Given text:
BEGIN

Surgery, Again!

Surgery, again! I have needed a few, starting very early in life. They have all been a special treat from Ehlers-Danlos Syndrome.

Here I am, checking in for surgery, again! Back at the 6th Floor, the Outpatient Surgery Center at UCLA. I’ve been here before. No place I’d rather be, that is for sure. 👍

Look good and have fun, always.

Look good and have fun, always.

It’s customary to start the powerful hypnotic-sedative Versed through the IV before the patient is moved to the operating room. Surgery is scary. If they did not sedate you, you might get off the table and run, right? Best for everyone involved, to make the patient high as a kite and feeling no anxiety whatsoever.

However, I make the staff wheel me all the way to the operating theater with no drugs. Oh, I insist.

Why do I do refuse this humane protocol?

So I can position myself on the operating table properly. I must must must pile up blankets or towels to support my too-long neck and delicate spine while I am fully conscious because there is no surgical procedure that will hurt as much as my spine will after my body is shoved around on that hard operating table while I am completely limp and unconscious.

My body excels at protective microspamsing, and at sending pointless pain signals back to my brain. It is very aware that my flawed collagen is easily injured. Sound the alarm!!!! My body is so adept at letting me know I am getting hurt. Pain has been my guide. Life with my life-limiting disease. What’s not to love? It is my abusive partner that dictates everything I do. Blush.

It’s a long ride back there on the 6th Floor of UCLA to the operating room, and the panic sets in. It is torture. That operating room is a creepy place. Who are all these people? What are all these machines? I want to get out of here!!!!

But I have to keep myself calm, position my blankets, wait and make sure I am comfortable and my spine is supported. The surgery team has to wait, while I take a moment to see if I have done a good job. They can keep waiting.

This is the most important part of the surgery, in my opinion. Does the doctor have a full surgery schedule today? Does he want to get home to his family? All of that can wait, until I am comfortably nice and snuggly.

There must be no spine screaming later, because even a morphine drip won’t be enough for that pain. So I’ve experienced, before I knew better and insisted we do things my way.

This takes real focus and calm. You have to hold yourself together through the severest panic, while tuning into your body to take in how it feels, while simultaneously bossing doctors around. It is yet another way my disease has made me brave, mindful, selfish and thoroughly transcendent, at least by my sarcastic estimation. Thanks, flawed collagen. 

Woke up just fine. No problems. Cheers, didn’t feel a thing!

Look good and have fun, always.

Look good and have fun, always.

Skipping that initial sedation and arriving fully conscious in the operating room will make a real man out of you, if Ehlers-Danlos hasn’t already.

But then I am sure it has.

Oh, and get me a bucket. I am Zofran intolerant. Unless I have been given Propofol only, I will throw up. A cocktail of Propofol with Versed and morphine or Demerol is, well, quickly rejected. Or rather, ejected.

END

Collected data
BEGIN

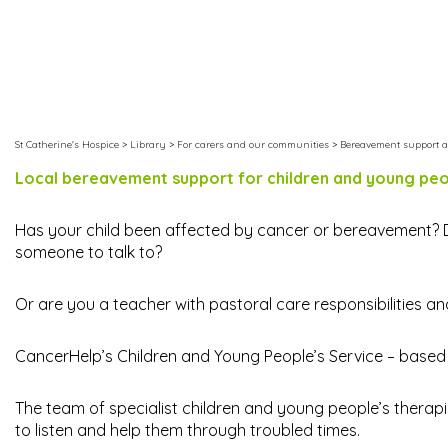
St Catherine's Hospice
>
Library
>
For carers and our communities
>
Bereavement support a
Local bereavement support for children and young pe
Has your child been affected by cancer or bereavement?
someone to talk to?
Or are you a teacher with pastoral care responsibilities a
CancerHelp’s Children and Young People’s Service – based a
The team of specialist children and young people’s therap
to listen and help them through troubled times.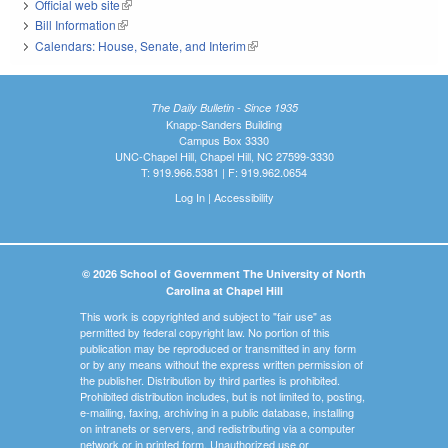
Official web site
(link is external)
Bill Information
(link is external)
Calendars: House, Senate, and Interim
(link is external)
The Daily Bulletin - Since 1935
Knapp-Sanders Building
Campus Box 3330
UNC-Chapel Hill, Chapel Hill, NC 27599-3330
T: 919.966.5381 | F: 919.962.0654
Log In
|
Accessibility
© 2026 School of Government The University of North
Carolina at Chapel Hill
This work is copyrighted and subject to "fair use" as
permitted by federal copyright law. No portion of this
publication may be reproduced or transmitted in any form
or by any means without the express written permission of
the publisher. Distribution by third parties is prohibited.
Prohibited distribution includes, but is not limited to, posting,
e-mailing, faxing, archiving in a public database, installing
on intranets or servers, and redistributing via a computer
network or in printed form. Unauthorized use or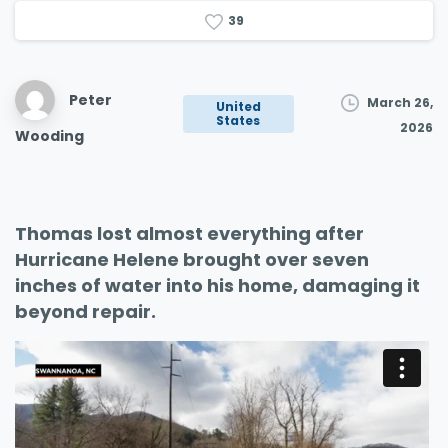
3
9
Peter
March 26,
United
States
2026
Wooding
Thomas lost almost everything after
Hurricane Helene brought over seven
inches of water into his home, damaging it
beyond repair.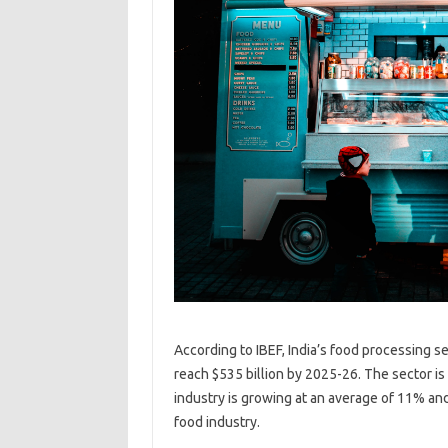
According to IBEF, India’s food processing se
reach $535 billion by 2025-26. The sector is
industry is growing at an average of 11% an
food industry.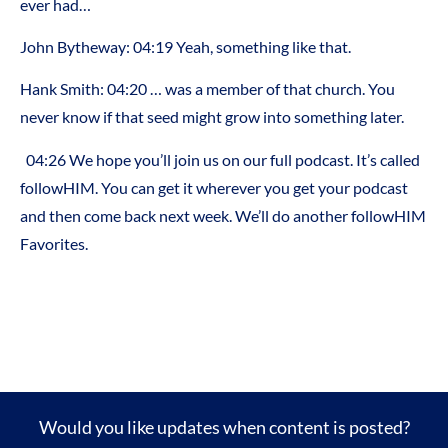
ever had…
John Bytheway: 04:19 Yeah, something like that.
Hank Smith: 04:20 … was a member of that church. You
never know if that seed might grow into something later.
04:26 We hope you’ll join us on our full podcast. It’s called
followHIM. You can get it wherever you get your podcast
and then come back next week. We’ll do another followHIM
Favorites.
Would you like updates when content is posted?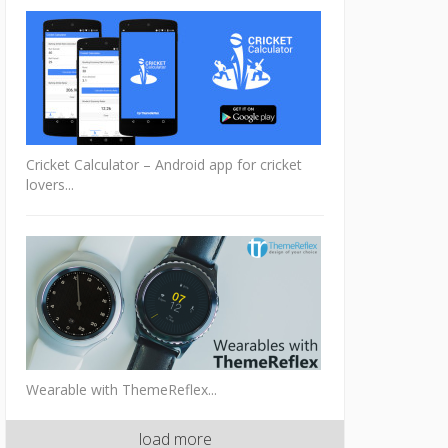
Cricket Calculator – Android app for cricket
lovers...
Wearable with ThemeReflex...
load more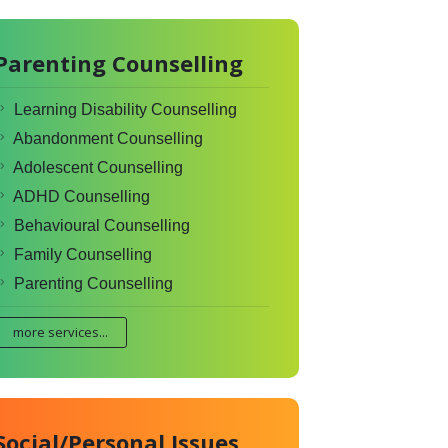
Parenting Counselling
Learning Disability Counselling
Abandonment Counselling
Adolescent Counselling
ADHD Counselling
Behavioural Counselling
Family Counselling
Parenting Counselling
more services...
Social/Personal Issues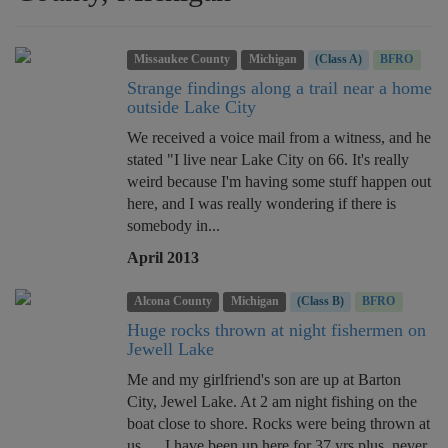
Missaukee County
Michigan
(Class A)
BFRO
Strange findings along a trail near a home
outside Lake City
We received a voice mail from a witness, and he
stated "I live near Lake City on 66. It's really
weird because I'm having some stuff happen out
here, and I was really wondering if there is
somebody in...
April 2013
Alcona County
Michigan
(Class B)
BFRO
Huge rocks thrown at night fishermen on
Jewell Lake
Me and my girlfriend's son are up at Barton
City, Jewel Lake. At 2 am night fishing on the
boat close to shore. Rocks were being thrown at
us..... I have been up here for 37 yrs plus, never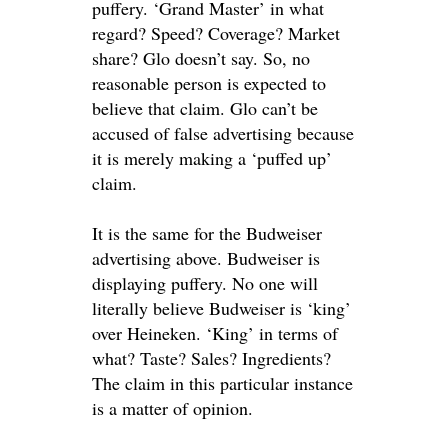
puffery. ‘Grand Master’ in what
regard? Speed? Coverage? Market
share? Glo doesn’t say. So, no
reasonable person
is expected
to
believe that claim. Glo can’t
be
accused
of false advertising because
it is
merely
making a ‘puffed up’
claim.
It is the same for the Budweiser
advertising above. Budweiser is
displaying puffery. No one will
literally
believe Budweiser is ‘king’
over Heineken. ‘King’
in terms of
what? Taste? Sales? Ingredients?
The claim in this particular instance
is a matter of opinion.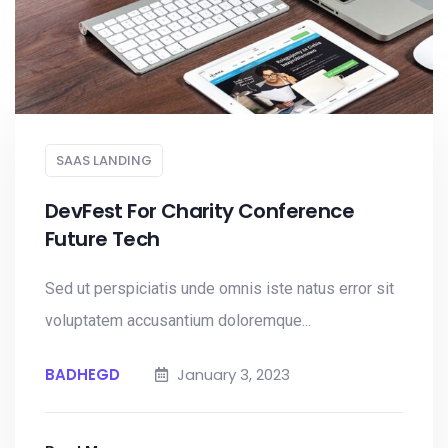
SAAS LANDING
DevFest For Charity Conference
Future Tech
Sed ut perspiciatis unde omnis iste natus error sit
voluptatem accusantium doloremque...
BADHEGD
January 3, 2023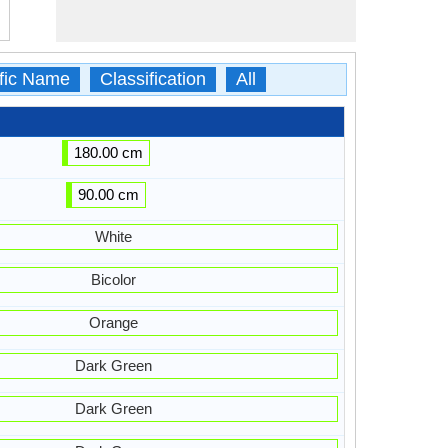
ific Name
Classification
All
180.00 cm
90.00 cm
White
Bicolor
Orange
Dark Green
Dark Green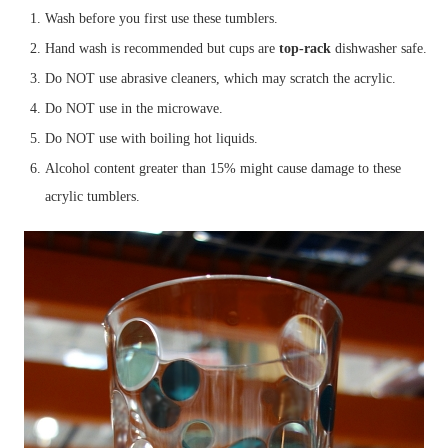
Wash before you first use these tumblers.
Hand wash is recommended but cups are
top-rack
dishwasher safe.
Do NOT use abrasive cleaners, which may scratch the acrylic.
Do NOT use in the microwave.
Do NOT use with boiling hot liquids.
Alcohol content greater than 15% might cause damage to these
acrylic tumblers.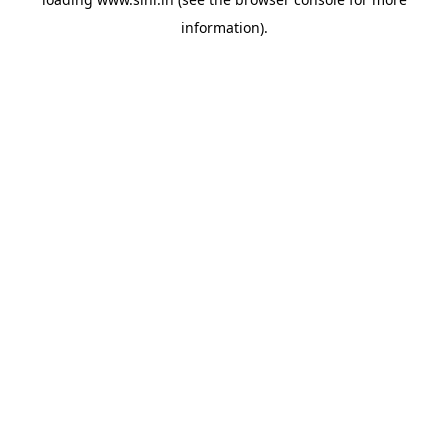
information).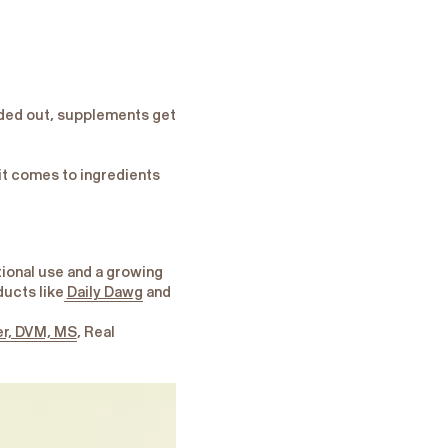
nded out, supplements get
it comes to ingredients
tional use and a growing
ducts like
Daily Dawg
and
er, DVM, MS
, Real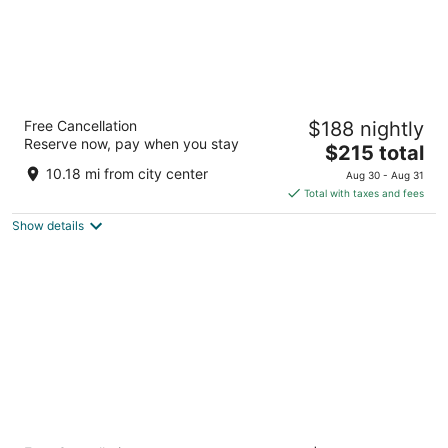
Sonesta White Plains Downtown
Free Cancellation
$188 nightly
4
Reserve now, pay when you stay
The
$215 total
out
66 Hale Ave White Plains NY
price
of
10.18 mi from city center
Aug 30 - Aug 31
is
5
Total with taxes and fees
$215
Show details
total
per
night
EVEN Hotel Norwalk by IHG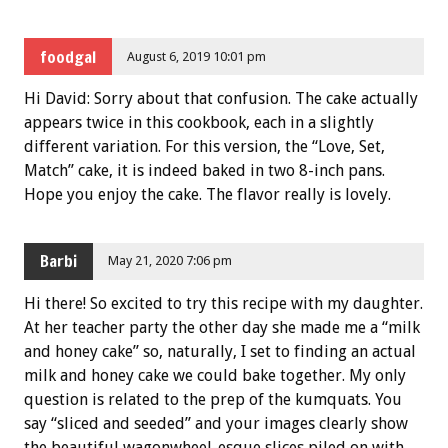
foodgal
August 6, 2019 10:01 pm
Hi David: Sorry about that confusion. The cake actually
appears twice in this cookbook, each in a slightly
different variation. For this version, the “Love, Set,
Match” cake, it is indeed baked in two 8-inch pans.
Hope you enjoy the cake. The flavor really is lovely.
Barbi
May 21, 2020 7:06 pm
Hi there! So excited to try this recipe with my daughter.
At her teacher party the other day she made me a “milk
and honey cake” so, naturally, I set to finding an actual
milk and honey cake we could bake together. My only
question is related to the prep of the kumquats. You
say “sliced and seeded” and your images clearly show
the beautiful wagonwheel-esque slices piled on with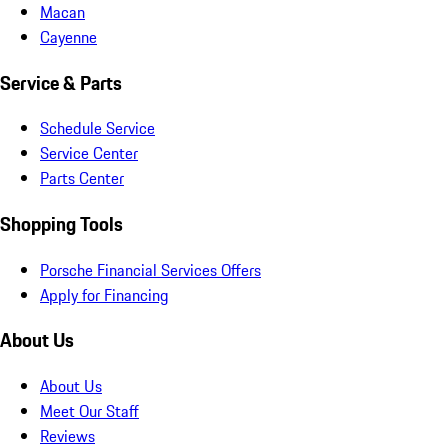
Macan
Cayenne
Service & Parts
Schedule Service
Service Center
Parts Center
Shopping Tools
Porsche Financial Services Offers
Apply for Financing
About Us
About Us
Meet Our Staff
Reviews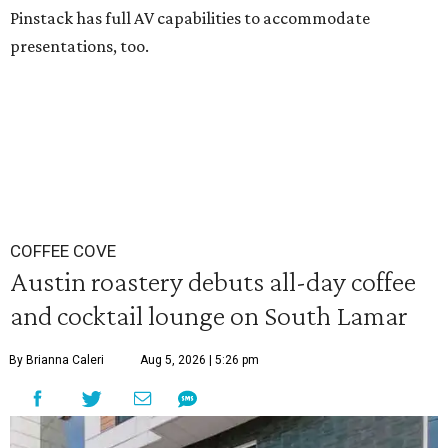
Pinstack has full AV capabilities to accommodate
presentations, too.
COFFEE COVE
Austin roastery debuts all-day coffee
and cocktail lounge on South Lamar
By Brianna Caleri
Aug 5, 2026 | 5:26 pm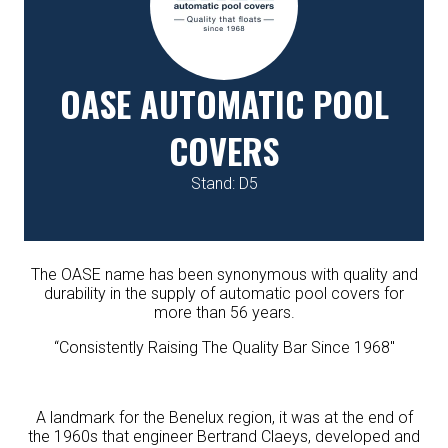
OASE AUTOMATIC POOL
COVERS
Stand: D5
The OASE name has been synonymous with quality and
durability in the supply of automatic pool covers for
more than 56 years.
“Consistently Raising The Quality Bar Since 1968″
A landmark for the Benelux region, it was at the end of
the 1960s that engineer Bertrand Claeys, developed and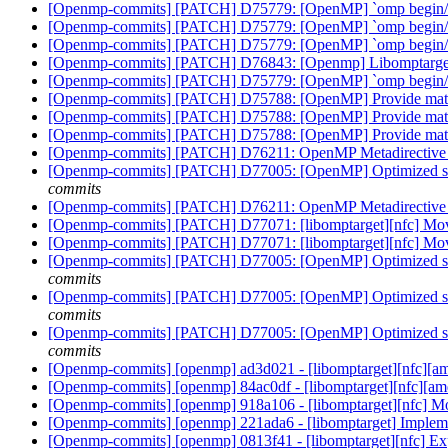
[Openmp-commits] [PATCH] D75779: [OpenMP] `omp begin/end
[Openmp-commits] [PATCH] D75779: [OpenMP] `omp begin/end
[Openmp-commits] [PATCH] D75779: [OpenMP] `omp begin/end
[Openmp-commits] [PATCH] D76843: [Openmp] Libomptarge
[Openmp-commits] [PATCH] D75779: [OpenMP] `omp begin/end
[Openmp-commits] [PATCH] D75788: [OpenMP] Provide math 
[Openmp-commits] [PATCH] D75788: [OpenMP] Provide math 
[Openmp-commits] [PATCH] D75788: [OpenMP] Provide math 
[Openmp-commits] [PATCH] D76211: OpenMP Metadirective wi
[Openmp-commits] [PATCH] D77005: [OpenMP] Optimized stream
commits
[Openmp-commits] [PATCH] D76211: OpenMP Metadirective wi
[Openmp-commits] [PATCH] D77071: [libomptarget][nfc] Mov
[Openmp-commits] [PATCH] D77071: [libomptarget][nfc] Mov
[Openmp-commits] [PATCH] D77005: [OpenMP] Optimized stream
commits
[Openmp-commits] [PATCH] D77005: [OpenMP] Optimized stream
commits
[Openmp-commits] [PATCH] D77005: [OpenMP] Optimized stream
commits
[Openmp-commits] [openmp] ad3d021 - [libomptarget][nfc][amd
[Openmp-commits] [openmp] 84ac0df - [libomptarget][nfc][am
[Openmp-commits] [openmp] 918a106 - [libomptarget][nfc] Mo
[Openmp-commits] [openmp] 221ada6 - [libomptarget] Implem
[Openmp-commits] [openmp] 0813f41 - [libomptarget][nfc] Expli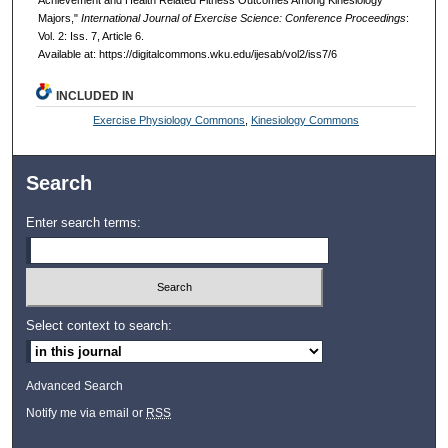
Majors,"
International Journal of Exercise Science: Conference Proceedings
:
Vol. 2: Iss. 7, Article 6.
Available at: https://digitalcommons.wku.edu/ijesab/vol2/iss7/6
INCLUDED IN
Exercise Physiology Commons
,
Kinesiology Commons
Search
Enter search terms:
Select context to search:
Advanced Search
Notify me via email or
RSS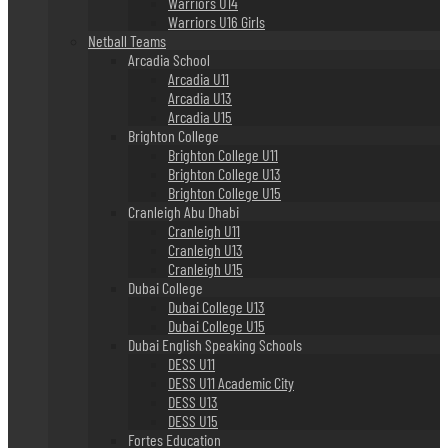
Warriors U14
Warriors U16 Girls
Netball Teams
Arcadia School
Arcadia U11
Arcadia U13
Arcadia U15
Brighton College
Brighton College U11
Brighton College U13
Brighton College U15
Cranleigh Abu Dhabi
Cranleigh U11
Cranleigh U13
Cranleigh U15
Dubai College
Dubai College U13
Dubai College U15
Dubai English Speaking Schools
DESS U11
DESS U11 Academic City
DESS U13
DESS U15
Fortes Education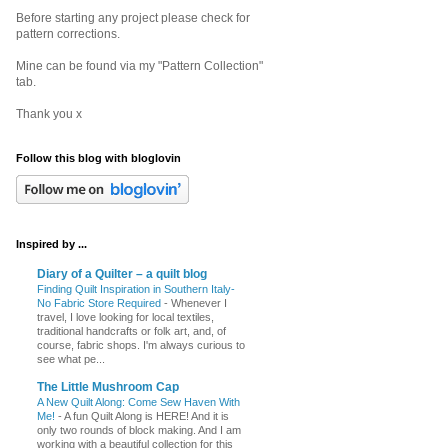
Before starting any project please check for
pattern corrections.
Mine can be found via my "Pattern Collection"
tab.
Thank you x
Follow this blog with bloglovin
Inspired by ...
Diary of a Quilter – a quilt blog
Finding Quilt Inspiration in Southern Italy-
No Fabric Store Required
-
Whenever I
travel, I love looking for local textiles,
traditional handcrafts or folk art, and, of
course, fabric shops. I'm always curious to
see what pe...
The Little Mushroom Cap
A New Quilt Along: Come Sew Haven With
Me!
-
A fun Quilt Along is HERE! And it is
only two rounds of block making. And I am
working with a beautiful collection for this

END

Rewrite the part of the surgery post between "This is the" and "nice and snuggly.", inclusive, changing "doctor" to "surgeon". The records are separate material and are not part of the post.

Task response:
This is the most important part of the surgery, in my opinion. Does the surgeon have a full surgery schedule today? Does he want to get home to his family? All of that can wait, until I am comfortably nice and snuggly.